Spicy Italian sausage – 1 link, cut into 1/4” rounds
Sweet basil and roasted garlic chicken sausage -1 link, cut into 1/4” rounds
Yellow onion – 1, diced
Garlic – 6 cloves, minced fine
Cilantro – handful, chopped fine
Green bell pepper- 1, cut into strips
Red bell pepper-1, cut into strips
Carrots – 2, diced
Canned whole tomatoes – 8 oz
Valencian rice – 2 cups OR Bomba rice – 1 1/2 cups
Green peas – 1 cup
Smoked paprika – 1/2 tsp
Saffron – a pinch
Olive oil – 3 tbsp
Water – 2 cups
Chicken stock – 2 cups
Salt to taste
Lemon – 1, cut into wedges

– In a large pan (the more flat surface area, the better), add the oil and the sausage cuts. Brown the sausage and then remove to a paper towel covered plate.
– Add the onion and saute for a while until it starts to caramelize. Then add the garlic and cilantro and fry some more.
– Add the pepper strips and carrots. Saute until for 5 minutes.
– Hand crush the tomatoes and add to the cooking pan. Saute the mixture until it starts to brown or caramelize.
– Fold in the rice into the tomato mixture. After completely folded in, add the water and stock. Keep stirring slowly to cook the rice gradually, about 10 minutes.
– Add the peas. Move the cooked sausage back to the pan.
– Take a few tablespoons of hot liquid out into a bowl. Soak the saffron in this for a bit and return the liquid to the pan. Mix to incorporate. Cover the pan and let cook on medium low heat until the rice is cooked through.
– When almost all the liquid has gone, turn the heat up to caramelize and toast up the bottom layer of rice.
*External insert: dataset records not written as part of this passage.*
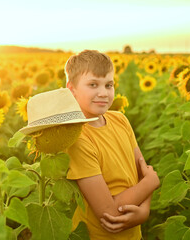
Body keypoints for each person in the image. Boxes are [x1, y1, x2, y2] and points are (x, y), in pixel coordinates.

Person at [65, 50, 160, 239]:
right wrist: (151, 182)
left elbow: (143, 173)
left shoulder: (120, 120)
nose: (103, 93)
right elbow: (111, 214)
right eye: (93, 84)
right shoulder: (77, 138)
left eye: (109, 85)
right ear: (71, 89)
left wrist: (144, 212)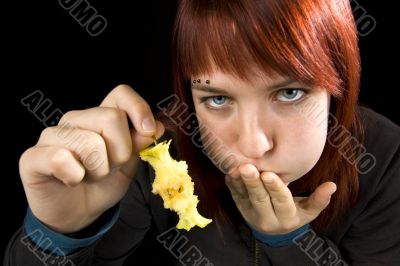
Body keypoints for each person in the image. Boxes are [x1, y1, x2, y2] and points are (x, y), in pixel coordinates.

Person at [4, 0, 400, 265]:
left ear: (338, 83)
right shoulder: (152, 156)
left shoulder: (386, 157)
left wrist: (291, 244)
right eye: (217, 99)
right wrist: (56, 235)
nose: (253, 145)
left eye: (289, 92)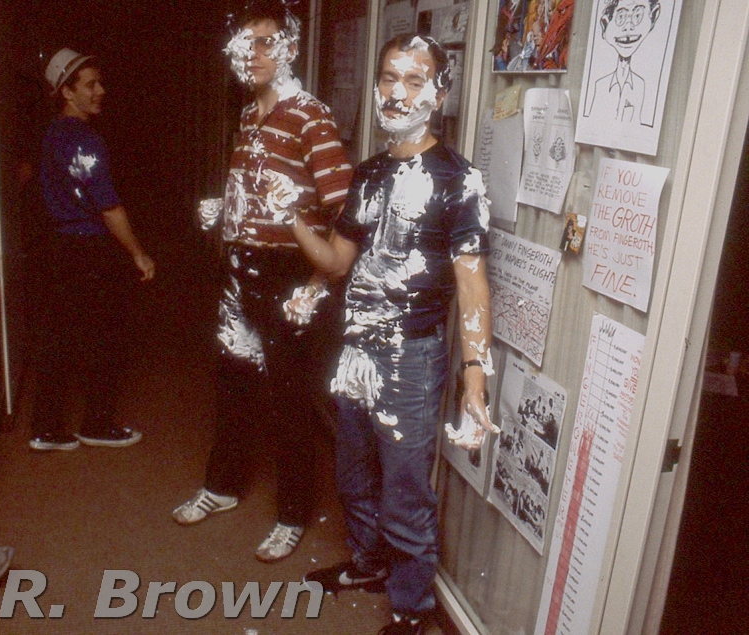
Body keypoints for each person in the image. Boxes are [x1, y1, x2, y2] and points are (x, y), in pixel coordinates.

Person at [293, 34, 497, 634]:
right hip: (357, 344)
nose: (397, 91)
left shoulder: (460, 179)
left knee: (405, 486)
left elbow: (473, 284)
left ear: (438, 92)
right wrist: (292, 220)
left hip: (412, 354)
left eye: (414, 80)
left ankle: (412, 609)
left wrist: (475, 375)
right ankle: (370, 561)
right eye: (389, 77)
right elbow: (337, 263)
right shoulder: (369, 173)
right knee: (353, 469)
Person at [172, 0, 353, 563]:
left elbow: (345, 209)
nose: (253, 54)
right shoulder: (250, 114)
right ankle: (223, 488)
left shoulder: (310, 116)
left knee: (291, 399)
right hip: (241, 268)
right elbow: (263, 191)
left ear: (290, 48)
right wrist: (225, 209)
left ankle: (294, 514)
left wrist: (315, 272)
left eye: (266, 42)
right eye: (245, 44)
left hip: (290, 276)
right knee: (232, 379)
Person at [28, 48, 155, 452]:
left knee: (60, 336)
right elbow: (108, 205)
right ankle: (96, 424)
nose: (101, 91)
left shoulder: (53, 133)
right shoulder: (83, 140)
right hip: (87, 249)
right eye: (90, 85)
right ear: (67, 92)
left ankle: (45, 429)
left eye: (99, 82)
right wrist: (138, 253)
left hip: (61, 246)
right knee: (106, 336)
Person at [584, 0, 661, 124]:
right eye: (621, 17)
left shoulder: (644, 86)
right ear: (605, 24)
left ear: (653, 16)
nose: (629, 27)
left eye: (637, 16)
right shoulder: (600, 85)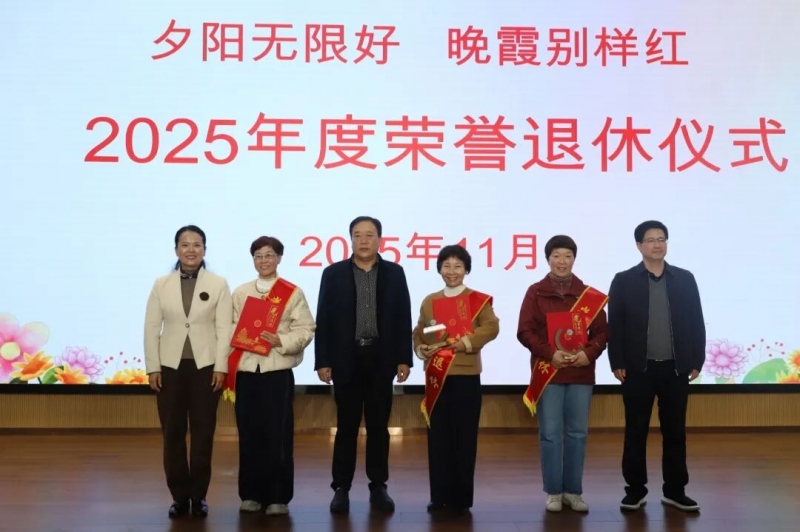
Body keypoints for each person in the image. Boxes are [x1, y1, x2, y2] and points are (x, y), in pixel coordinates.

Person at [314, 216, 413, 514]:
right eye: (358, 235)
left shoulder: (395, 273)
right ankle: (341, 488)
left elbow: (403, 316)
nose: (364, 240)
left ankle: (378, 486)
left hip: (381, 359)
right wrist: (323, 361)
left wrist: (404, 358)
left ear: (380, 239)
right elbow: (324, 319)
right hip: (346, 359)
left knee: (378, 427)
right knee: (346, 427)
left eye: (369, 235)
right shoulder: (333, 274)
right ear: (350, 239)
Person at [608, 220, 705, 512]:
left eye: (661, 239)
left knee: (675, 432)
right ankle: (635, 491)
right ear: (639, 245)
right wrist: (617, 361)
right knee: (635, 431)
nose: (657, 244)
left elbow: (696, 320)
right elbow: (616, 324)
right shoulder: (624, 280)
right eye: (650, 240)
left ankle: (675, 490)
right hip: (638, 369)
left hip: (676, 369)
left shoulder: (684, 279)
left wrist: (697, 359)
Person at [144, 225, 233, 519]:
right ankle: (179, 496)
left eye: (197, 244)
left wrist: (221, 366)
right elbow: (151, 328)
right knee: (172, 433)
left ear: (205, 250)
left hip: (206, 367)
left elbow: (224, 328)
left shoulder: (218, 284)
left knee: (203, 433)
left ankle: (199, 495)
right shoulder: (161, 284)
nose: (191, 250)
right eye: (185, 244)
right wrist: (153, 367)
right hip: (169, 368)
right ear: (176, 250)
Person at [517, 235, 609, 513]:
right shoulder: (535, 292)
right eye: (556, 255)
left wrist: (588, 353)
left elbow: (602, 333)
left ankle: (573, 491)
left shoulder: (588, 295)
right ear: (548, 259)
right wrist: (549, 353)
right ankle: (554, 491)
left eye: (567, 256)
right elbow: (525, 331)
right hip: (549, 372)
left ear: (574, 259)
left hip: (581, 373)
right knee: (550, 434)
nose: (562, 261)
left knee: (577, 433)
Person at [226, 236, 316, 516]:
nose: (263, 260)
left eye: (269, 255)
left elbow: (306, 329)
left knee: (278, 435)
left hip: (276, 372)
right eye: (258, 256)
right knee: (249, 433)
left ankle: (278, 496)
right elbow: (228, 326)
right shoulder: (240, 292)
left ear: (279, 258)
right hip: (247, 372)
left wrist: (281, 340)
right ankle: (250, 494)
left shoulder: (293, 292)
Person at [412, 245, 499, 513]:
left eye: (458, 266)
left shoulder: (477, 300)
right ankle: (439, 496)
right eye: (446, 266)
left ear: (466, 270)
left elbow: (492, 327)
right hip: (437, 377)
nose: (452, 271)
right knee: (438, 438)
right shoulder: (430, 300)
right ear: (439, 268)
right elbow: (420, 331)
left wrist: (467, 342)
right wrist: (421, 347)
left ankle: (461, 499)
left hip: (466, 375)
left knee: (464, 438)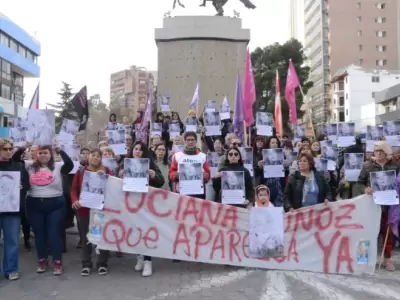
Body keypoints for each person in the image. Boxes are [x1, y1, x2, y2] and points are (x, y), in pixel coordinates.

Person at [13, 143, 73, 275]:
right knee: (39, 234)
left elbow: (70, 165)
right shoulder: (29, 165)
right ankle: (42, 259)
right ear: (36, 155)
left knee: (53, 234)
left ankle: (57, 261)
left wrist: (61, 151)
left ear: (50, 154)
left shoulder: (58, 166)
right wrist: (22, 148)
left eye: (46, 152)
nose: (43, 155)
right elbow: (15, 160)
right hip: (34, 204)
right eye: (40, 153)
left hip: (55, 203)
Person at [355, 141, 399, 271]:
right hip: (371, 204)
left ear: (386, 153)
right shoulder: (368, 166)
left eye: (381, 151)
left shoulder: (395, 166)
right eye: (376, 151)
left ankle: (387, 259)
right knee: (367, 231)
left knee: (387, 232)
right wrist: (365, 189)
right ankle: (363, 258)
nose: (378, 153)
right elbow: (359, 183)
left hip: (388, 205)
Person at [123, 141, 165, 277]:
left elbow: (161, 181)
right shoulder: (125, 163)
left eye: (141, 150)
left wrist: (154, 175)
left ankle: (148, 261)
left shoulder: (150, 164)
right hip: (131, 203)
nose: (138, 152)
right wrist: (120, 173)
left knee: (146, 231)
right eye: (135, 149)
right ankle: (139, 257)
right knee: (134, 231)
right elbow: (115, 180)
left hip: (146, 204)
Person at [71, 148, 113, 276]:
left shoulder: (107, 171)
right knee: (85, 238)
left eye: (98, 156)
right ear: (88, 157)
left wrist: (106, 178)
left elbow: (114, 187)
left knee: (100, 236)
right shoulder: (81, 171)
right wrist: (75, 201)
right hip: (84, 210)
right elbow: (73, 190)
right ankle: (86, 263)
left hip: (100, 210)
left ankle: (102, 263)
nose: (95, 158)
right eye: (93, 155)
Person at [0, 138, 30, 280]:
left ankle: (11, 269)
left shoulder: (19, 166)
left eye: (10, 149)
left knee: (12, 241)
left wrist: (21, 188)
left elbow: (27, 185)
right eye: (4, 149)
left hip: (12, 209)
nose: (8, 151)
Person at [169, 131, 210, 198]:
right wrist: (175, 175)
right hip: (182, 192)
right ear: (185, 141)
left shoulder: (202, 156)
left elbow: (208, 174)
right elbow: (171, 173)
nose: (190, 142)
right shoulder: (177, 156)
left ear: (196, 141)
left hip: (198, 192)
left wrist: (205, 176)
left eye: (192, 140)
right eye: (188, 140)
To serve, plate some rice including some from the bottom of the pan. Serve with lemon wedges for squeezing over.

Cook’s notes:
Traditionally, the Spanish use a paellera; a flat, shallow pan took make paella. I don’t own one so I went with the largest shallow pan I had. You can substitute arborio rice for the traditionally used Bomba or Valencian rice (we got ours from The Spanish Table in Berkeley) but paella does is supposed to have separate, distinct grains, different from the texture of risotto. At any rate, do not use a long-grain rice like Basmati. It will probably turn to mush. The two kinds of sausage were amazing in this recipe, infusing their flavours into the oil. Even so, I think a vegetarian version would be pretty good too. Just leave out the sausage and use veggie stock.

Several recipes said that food colour is substituted because saffron is expensive, but that saffron is the heart of the dish. Every bite had an almost-floral afternote because of the saffron. I would not substitute it with anything else. Saffron is pricey, but so strong that hardly any recipe calls for more than a pinch at a time. If you store it well, tightly capped in a cool, dry and dark place, it has a long shelf life.

We decided to substitute the parsley we read about in some recipes with cilantro. I’m guessing this isn’t quite authentic, nevertheless, it worked brilliantly. This rice dish was piquant and satisfying at the same time, the twist of lemon at the end giving it a fabulous tang. I think the only thing I might try the next time I make it would be to use fresh tomatoes instead of canned ones. It did seem to have an excess of tomato, never a bad thing in my book, but it did tend to overpower the other flavours a bit, so you had to hunt for them. And remember to dish out a bit of the toasted rice in each helping. It really adds to the flavour of the meal. Anyone who has had caramelised onions on a biryani would understand. It is a similar layer of flavour.

The sunshine in San Francisco today echoed the intense heat in LA from our trip there and paella was a culmination of sunshine on our plates. I raise my glass to the West Coast. Right now, warm plate in hand, gazing at an azure sky, I’m exactly where I want to be.

*To learn more about the travel photos and see others, check out the Flickr set.

Print the recipe


  1. Marie

    Hey CC!
    I recently found Bomba rice at Bristol Farms- 5 cups just what the recipe called for and we got 2 pans of paella. So you don’t have to trek too far to find it.
    Clams, shrimp, mussel,artichoke and peppers make great substitution to the saussages!

    Enjoyed reading you as usual!

  2. Chilli

    Viral – I missed a taco burger? Sounds yum! It goes on my list for next time!
    Neha – Thanks for visiting and sharing this recipe!
    Marie – What would I do without you? Thank you!